FCS-Sportdirektor Jürgen Luginger

Das umfasst auch den derzeit verletzten Boné Uaferro. Nach einem Meniskus-Einriss musste sich der Verteidiger unters Messer legen, was laut Luginger einen positiven Befund nach sich zog: „Bei der Operation zeigte sich, dass der Meniskus geglättet werden konnte. Das sollte nicht so schlimm sein und lange dauern. Wir rechnen damit, dass Boné in vier, fünf Wochen wieder dabei sein könnte.“

Flexibilität wiegt geringe Kadergröße auf

Externer Ersatz ist also nicht geplant, stattdessen soll der Ausfall des Eckpfeilers auch weiterhin intern aufgefangen werden. Christopher Schorch und Marin Sverko kommen hierfür in Frage, wobei in Lübeck Schorch den Vorzug in der Innenverteidigung erhielt und Sverko auf seiner gelernten Position als linker Außenverteidiger eingesetzt wurde.

Ganz ohne Risiko ist der überschaubare 26-Mann-Kader zwar nicht, wird ein Stück weit aber durch die darin enthaltene Flexibilität abgeschwächt. Genau wie Sverko kann beispielsweise auch Sebastian Bösel – eigentlich im defensiven Mittelfeld zu Hause, gegen Lübeck aber Rechtsverteidiger – im defensiven Zentrum eingesetzt werden.

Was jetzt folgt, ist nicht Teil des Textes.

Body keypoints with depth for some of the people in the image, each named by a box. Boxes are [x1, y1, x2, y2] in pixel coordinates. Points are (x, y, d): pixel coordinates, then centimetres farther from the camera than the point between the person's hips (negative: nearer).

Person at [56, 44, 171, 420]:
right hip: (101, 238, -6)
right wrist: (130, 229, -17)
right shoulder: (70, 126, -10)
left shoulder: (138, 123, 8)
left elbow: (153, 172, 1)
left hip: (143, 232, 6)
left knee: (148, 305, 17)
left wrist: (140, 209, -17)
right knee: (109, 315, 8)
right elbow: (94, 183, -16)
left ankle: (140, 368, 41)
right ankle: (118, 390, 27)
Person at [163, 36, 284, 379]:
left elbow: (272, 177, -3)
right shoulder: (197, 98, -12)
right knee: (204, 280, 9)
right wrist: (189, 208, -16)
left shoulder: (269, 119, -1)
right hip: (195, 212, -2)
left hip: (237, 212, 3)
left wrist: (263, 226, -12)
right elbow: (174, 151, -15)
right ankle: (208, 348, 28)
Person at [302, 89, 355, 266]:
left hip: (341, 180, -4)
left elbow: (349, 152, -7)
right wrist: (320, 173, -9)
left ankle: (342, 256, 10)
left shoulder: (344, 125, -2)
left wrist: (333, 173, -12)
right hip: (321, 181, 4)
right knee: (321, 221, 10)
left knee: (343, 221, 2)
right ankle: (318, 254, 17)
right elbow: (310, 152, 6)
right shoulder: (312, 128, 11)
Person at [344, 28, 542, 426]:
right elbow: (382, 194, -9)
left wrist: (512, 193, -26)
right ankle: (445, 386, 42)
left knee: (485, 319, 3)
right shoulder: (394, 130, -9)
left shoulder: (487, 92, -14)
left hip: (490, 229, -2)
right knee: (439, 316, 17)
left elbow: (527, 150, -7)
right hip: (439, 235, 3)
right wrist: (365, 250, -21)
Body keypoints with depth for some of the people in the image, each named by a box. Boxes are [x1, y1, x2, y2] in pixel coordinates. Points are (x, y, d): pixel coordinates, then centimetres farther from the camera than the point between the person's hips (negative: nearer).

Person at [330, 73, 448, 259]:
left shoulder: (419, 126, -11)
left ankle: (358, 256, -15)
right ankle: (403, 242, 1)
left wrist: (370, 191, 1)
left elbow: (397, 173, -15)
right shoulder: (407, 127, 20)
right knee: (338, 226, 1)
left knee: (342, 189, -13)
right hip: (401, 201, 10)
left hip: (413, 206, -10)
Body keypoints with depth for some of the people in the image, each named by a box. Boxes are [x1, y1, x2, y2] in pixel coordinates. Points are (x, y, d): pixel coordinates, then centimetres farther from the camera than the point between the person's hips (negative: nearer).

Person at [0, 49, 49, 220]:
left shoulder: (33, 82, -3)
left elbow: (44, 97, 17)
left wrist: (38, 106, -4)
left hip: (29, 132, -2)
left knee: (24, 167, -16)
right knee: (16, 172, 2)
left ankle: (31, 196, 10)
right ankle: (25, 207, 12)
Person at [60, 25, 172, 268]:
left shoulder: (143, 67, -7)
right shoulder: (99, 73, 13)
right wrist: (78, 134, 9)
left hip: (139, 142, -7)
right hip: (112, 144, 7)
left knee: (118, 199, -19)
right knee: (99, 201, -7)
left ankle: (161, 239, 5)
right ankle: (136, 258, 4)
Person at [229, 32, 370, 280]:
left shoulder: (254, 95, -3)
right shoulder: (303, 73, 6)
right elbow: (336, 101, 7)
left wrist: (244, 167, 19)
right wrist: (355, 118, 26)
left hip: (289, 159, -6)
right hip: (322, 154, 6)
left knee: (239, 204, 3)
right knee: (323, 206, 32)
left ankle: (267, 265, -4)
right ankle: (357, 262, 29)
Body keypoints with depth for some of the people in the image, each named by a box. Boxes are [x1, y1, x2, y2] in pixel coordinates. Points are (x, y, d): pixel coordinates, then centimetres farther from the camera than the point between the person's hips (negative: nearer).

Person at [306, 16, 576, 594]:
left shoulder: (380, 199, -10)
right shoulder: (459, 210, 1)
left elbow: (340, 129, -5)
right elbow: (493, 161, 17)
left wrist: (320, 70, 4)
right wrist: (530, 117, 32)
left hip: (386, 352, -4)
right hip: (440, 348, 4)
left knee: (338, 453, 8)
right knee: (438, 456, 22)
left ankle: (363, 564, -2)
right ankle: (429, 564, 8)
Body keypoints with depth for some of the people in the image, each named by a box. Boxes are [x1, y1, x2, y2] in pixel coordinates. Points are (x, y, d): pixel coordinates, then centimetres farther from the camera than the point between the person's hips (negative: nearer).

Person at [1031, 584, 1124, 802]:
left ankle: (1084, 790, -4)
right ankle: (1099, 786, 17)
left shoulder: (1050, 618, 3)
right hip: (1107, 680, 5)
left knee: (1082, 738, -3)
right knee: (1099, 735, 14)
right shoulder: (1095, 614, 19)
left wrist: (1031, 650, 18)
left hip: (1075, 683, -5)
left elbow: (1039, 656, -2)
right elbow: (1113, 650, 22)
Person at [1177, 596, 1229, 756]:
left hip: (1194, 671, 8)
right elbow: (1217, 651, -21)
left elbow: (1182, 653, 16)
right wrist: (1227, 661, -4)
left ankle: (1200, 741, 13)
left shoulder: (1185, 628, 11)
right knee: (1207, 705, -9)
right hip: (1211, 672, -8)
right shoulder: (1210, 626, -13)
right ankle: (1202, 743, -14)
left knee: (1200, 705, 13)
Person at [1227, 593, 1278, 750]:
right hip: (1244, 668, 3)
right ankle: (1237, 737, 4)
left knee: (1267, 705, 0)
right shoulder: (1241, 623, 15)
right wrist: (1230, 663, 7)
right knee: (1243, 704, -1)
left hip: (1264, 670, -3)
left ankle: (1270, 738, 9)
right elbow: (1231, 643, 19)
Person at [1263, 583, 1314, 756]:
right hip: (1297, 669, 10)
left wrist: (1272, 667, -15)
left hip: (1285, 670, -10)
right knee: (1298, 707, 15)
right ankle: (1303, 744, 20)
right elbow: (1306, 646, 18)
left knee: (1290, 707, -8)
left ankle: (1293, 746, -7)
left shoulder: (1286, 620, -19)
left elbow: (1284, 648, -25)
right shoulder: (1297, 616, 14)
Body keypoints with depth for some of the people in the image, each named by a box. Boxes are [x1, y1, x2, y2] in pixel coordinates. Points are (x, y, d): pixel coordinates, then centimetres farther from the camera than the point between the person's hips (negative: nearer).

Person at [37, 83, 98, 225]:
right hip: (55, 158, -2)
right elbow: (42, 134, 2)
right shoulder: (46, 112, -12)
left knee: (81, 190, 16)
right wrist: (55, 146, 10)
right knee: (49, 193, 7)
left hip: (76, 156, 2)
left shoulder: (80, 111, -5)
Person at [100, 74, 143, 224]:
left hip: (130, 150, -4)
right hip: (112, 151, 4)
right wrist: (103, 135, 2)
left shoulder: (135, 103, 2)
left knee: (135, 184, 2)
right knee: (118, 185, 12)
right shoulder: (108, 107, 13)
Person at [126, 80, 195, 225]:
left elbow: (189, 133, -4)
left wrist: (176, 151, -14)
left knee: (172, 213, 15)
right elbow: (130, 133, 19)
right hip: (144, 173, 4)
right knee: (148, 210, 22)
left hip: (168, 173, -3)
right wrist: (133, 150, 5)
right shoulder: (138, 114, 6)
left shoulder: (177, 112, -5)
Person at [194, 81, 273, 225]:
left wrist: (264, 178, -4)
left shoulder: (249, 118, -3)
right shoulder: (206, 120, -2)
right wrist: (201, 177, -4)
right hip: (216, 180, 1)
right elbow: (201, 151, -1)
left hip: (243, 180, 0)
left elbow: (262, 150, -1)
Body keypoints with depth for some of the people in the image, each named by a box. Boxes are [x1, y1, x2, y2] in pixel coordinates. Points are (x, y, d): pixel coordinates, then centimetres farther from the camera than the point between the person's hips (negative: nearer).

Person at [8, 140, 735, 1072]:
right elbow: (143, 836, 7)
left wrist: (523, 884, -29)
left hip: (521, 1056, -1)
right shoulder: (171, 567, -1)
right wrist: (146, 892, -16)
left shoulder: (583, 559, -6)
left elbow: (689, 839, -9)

Positionswechsel machen es dem Gegner erfahrungsgemäß schwer, sich auf ein Spiel einzustimmen, können aber auch das eigene Personal verwirren.

Am kommenden Samstag wird mit Hansa Rostock ein Gegner ins Saarland kommen, bei dem diese Flexibilität noch ein ganzes Stück ausgeprägter ist. Zudem wird die FCS-Defensive dort besonders gefordert sein. Abgänge und als Reaktion darauf Neuzugänge scheinen nach Lugingers Aussagen dabei jedoch nicht sehr wahrscheinlich zu sein.